Reporter: Muhammad Julian | Editor: Tendi Mahadi
KONTAN.CO.ID - JAKARTA. Wakil Ketua Komisi VII DPR RI, Eddy Soeparno menyatakan, pada prinsipnya ia mendukung rencana kebijakan pelarangan ekspor bauksit yang diwacanakan oleh pemerintah. Sebab, kata Eddy, kebijakan tersebut merupakan bagian dari kebijakan holistik untuk mewajibkan hilirisasi pada kegiatan pertambangan mineral.
Meski begitu, ia juga memberikan sejumlah catatan bagi pemerintah. Menurutnya, pemerintah juga perlu melakukan pendalaman terhadap potensi dampak yang mungkin bisa terjadi akibat kebijakan larangan ekspor tersebut.
“Misalkan saja bagi mereka-mereka yang belum memiliki smelter dan berproduksi, apakah produknya itu kemudian harus ditumpuk dan hanya boleh diekspor ketika smelter sudah bisa beroperasi?

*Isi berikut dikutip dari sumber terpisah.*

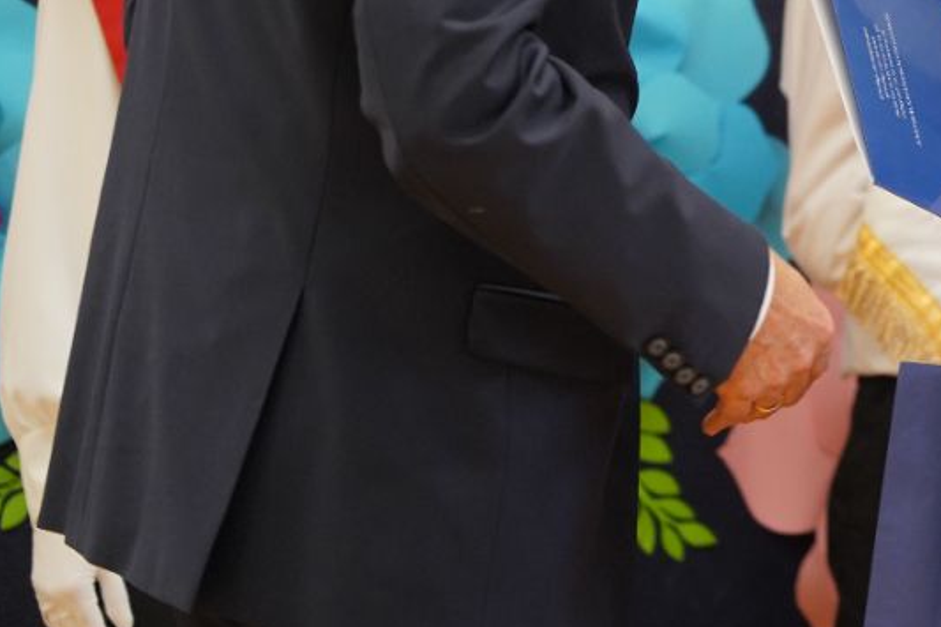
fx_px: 5931
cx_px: 1140
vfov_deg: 6.0
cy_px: -112
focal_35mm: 227
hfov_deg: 9.0
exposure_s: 1/125
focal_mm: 93
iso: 1600
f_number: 4
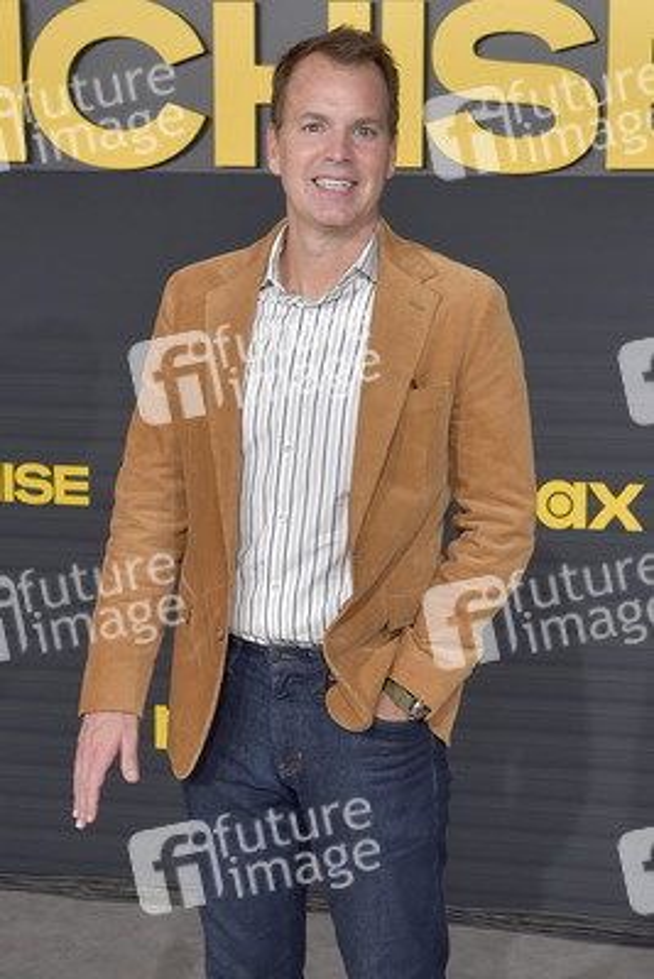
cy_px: 490
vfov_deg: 39.6
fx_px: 1361
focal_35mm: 50
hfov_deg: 27.0
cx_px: 327
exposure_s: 1/250
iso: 320
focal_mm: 50
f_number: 6.3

Itu kan artinya akan ada kehilangan devisa bagi negara,” tutur Eddy kepada Kontan.co.id, Rabu (21/12).
“Di samping itu juga ada potensi juga bagi mereka yang berhenti beroperasi, akan ada potensi kehilangan pekerjaan,” imbuhnya lagi.
Baca Juga: Ada Wacana Larangan Ekspor Bijih Bauksit, IMA: Perlu Ada Percepatan Industri Hilir
Catatan lainnya, pemerintah menurut Eddy juga bisa melakukan hilirisasi hingga ke produk akhir dengan menghadirkan industri-industri turunan. Dengan begitu, hilirisasi dapat berjalan secara komprehensif sampai ke produk jadi.
“Bagi saya ini momen penting bagi kita untuk menggenjot hilirisasi secara komprehensif secara utuh dari produk-produk turunannya. Smelter itu kan baru merupakan turunan pertama dari proses hilirisasi, kalau kita bisa melakukan proses hilirisasi sampai ke produk akhir tentu itu sangat menambahi nilai, nilai tambahnya sangat besar,” terang Eddy.
Seperti diketahui, pemerintah berencana melakukan pelarangan ekspor bijih bauksit sekaligus mendorong industri pengolahan dan pemurnian bauksit di dalam negeri. Kebijakan pelarangan tersebut akan mulai diberlakukan pada Juni 2023. Kebijakan tersebut diumumkan oleh Jokowi pada Rabu (21/12).
Sebelumnya,pemerintah telah memberlakukan kebijakan pelarangan ekspor bijih nikel sejak 1 Januari 2020 lalu. Kebijakan tersebut, berdasarkan catatan Presiden Joko Widodo (Jokowi), berhasil meningkatkan nilai ekspor nikel secara signifikan dari Rp17 triliun di akhir tahun 2014 menjadi Rp 326 triliun pada tahun 2021, atau meningkat 19 kali lipat.